Dáil debates

Wednesday, 10 July 2024

Ceisteanna - Questions

British-Irish Co-operation

1:20 pm

Photo of Richard Boyd BarrettRichard Boyd Barrett (Dún Laoghaire, People Before Profit Alliance) | Oireachtas source

On the same issue, the despised Tories have been driven out of power. The great fear that I and, I think, many people in England have is that, the more things change, the more things will stay exactly the same with Sir Keir Starmer. I find it grimly amusing that the leader of a supposedly left-wing party is referred to as Sir Keir Starmer. I suspect that indicates where his agenda will lie. It will not be a particularly radical one. We need to address issues like the Dublin and Monaghan bombings and the refusal of the British authorities to open the books on the information they have about almost certain British collusion in those bombings and indeed more general collusion with loyalist paramilitaries who carried out atrocities. Our ability to put that to Keir Starmer will be severely limited if we are guilty of the same cover-up.
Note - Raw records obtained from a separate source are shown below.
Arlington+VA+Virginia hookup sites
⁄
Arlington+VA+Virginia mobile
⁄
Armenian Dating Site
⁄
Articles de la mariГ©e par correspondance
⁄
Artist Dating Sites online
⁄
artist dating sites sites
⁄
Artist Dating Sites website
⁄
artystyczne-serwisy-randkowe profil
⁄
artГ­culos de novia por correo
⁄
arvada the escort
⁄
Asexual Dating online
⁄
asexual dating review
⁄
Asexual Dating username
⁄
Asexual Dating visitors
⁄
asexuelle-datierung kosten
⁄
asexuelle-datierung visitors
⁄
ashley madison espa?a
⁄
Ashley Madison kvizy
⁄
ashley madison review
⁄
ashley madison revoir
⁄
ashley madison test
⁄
As I have done on several occasions since the 50th anniversary of the Dublin and Monaghan bombings - the worst single atrocity that took place during the period of the Troubles and that was undoubtedly carried out by agents working for the British state along with loyalist paramilitaries - I must ask the serious questions that the Irish authorities have to answer. They still not released the papers on a range of things, such as why the families of the victims were put under surveillance. The Garda apparently did not give the information it had to Operation Newham, which is looking into this. We have no credibility asking Keir Starmer about these things unless we open the files.